Above is a sample of the contentPublic field being displayed on the user side of Anduin.
This type of content management system can be a tremendous advantage to digital scholarship projects that have large, complex relationships within the data. ProcessWire also offers an advantage if a project requires a more customizable interface that traditional content management systems cannot offer. It allows for data to be displayed in a more customized UI than needing to rely on prebuilt themes and templates from other content management systems.
Accomplishment of goal
Once completed, AnduinTM will allow researchers to navigate through digital pages of The Lord of the Rings by Shelfmark, Book-Chapter, Node, Draft, Main Current, and Passages. Of all the navigation options, Passages is most remarkable. Passages allows a user to begin with a familiar LOTR phrase, such as, “All that is gold does not glitter, not all those who wander are lost,” and look back through the related galleys, typescripts, and holographs (hand-written), to the first time that phrase appeared in the work.
AnduinTM user interface with sample image and metadata.
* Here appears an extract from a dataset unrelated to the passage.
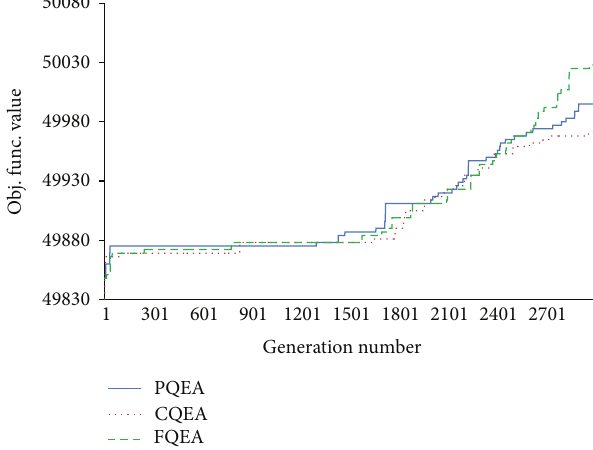
Figure 30: Convergence graph of PQEA, CQEA, and FQEA on 0- 1 knapsack problem profit ceiling data instances with number of items, 𝑀 , being 5000 and capacity, 𝐶 , being 5% of total weight.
Exhibition and availability of AnduinTM to Tolkien scholars
Tolkien scholars and visitors to Marquette University’s Raynor Memorial Libraries Archives were allowed to use the alpha version of AnduinTM for the first time beginning August 19, 2022, the opening day of the J.R.R. Tolkien: the Art of the Manuscript exhibition,2 a collaboration between the libraries and the Haggerty Museum of Art. The exhibition considered Tolkien’s work in terms of both the materials that Tolkien studied as a medieval philologist and the manuscripts that he created while developing his collected writings on Middle-earth. Founded on Marquette’s J.R.R. Tolkien Collection, the exhibition also included items borrowed from other repositories, including a significant number of Tolkien manuscripts and artwork from the Bodleian Libraries at the University of Oxford. Many of the 147 items in the exhibition had not previously been exhibited or published. J.R.R. Tolkien: The Art of the Manuscript ran from August 19 to December 23, 2022.
Other works for the exhibition
While many organizations, scholars, and staff combined efforts to prepare the artifacts for the exhibition itself, some additional work was required to create a large touchscreen kiosk exhibiting twelve well-known passages from The Lord of the Rings. Like the navigational method employed for AnduinTM, the kiosk provided navigation from a popular phrase back through related galleys, typescripts, and holographs, to the first time that phrase appeared in the work.
Full version of exhibition kiosk designed for a large touchscreen.
To prevent crowding in front of the single kiosk, we also created a mobile version of the exhibition kiosk designed for use with iPads which was designed better usability on a smaller screen.
Mobile version of exhibition kiosk designed for use on iPads.
Conclusion
Participation in an extraordinary event like the development of AnduinTM and preparations for the J.R.R. Tolkien: The Art of the Manuscript exhibition gave those involved the opportunity to bring together a world-class collection of Tolkien artifacts and demonstrate how technology can provide new perspectives on the creation of great works of literature. Many scholars and Tolkien enthusiasts who have come to Milwaukee to enjoy the exhibition have stopped by the Raynor Memorial Library Archives to use AnduinTM (which includes images of the drafts). Many have provided insights on the new way of navigating through the massive Tolkien corpus. Their insights, largely positive, have provided valuable feedback for future improvements to AnduinTM and assurance that the development of the system is on the right path.
Note
- Anduin is a trademark owned by Middle-earth Enterprises, LLC and is used under license by Marquette University.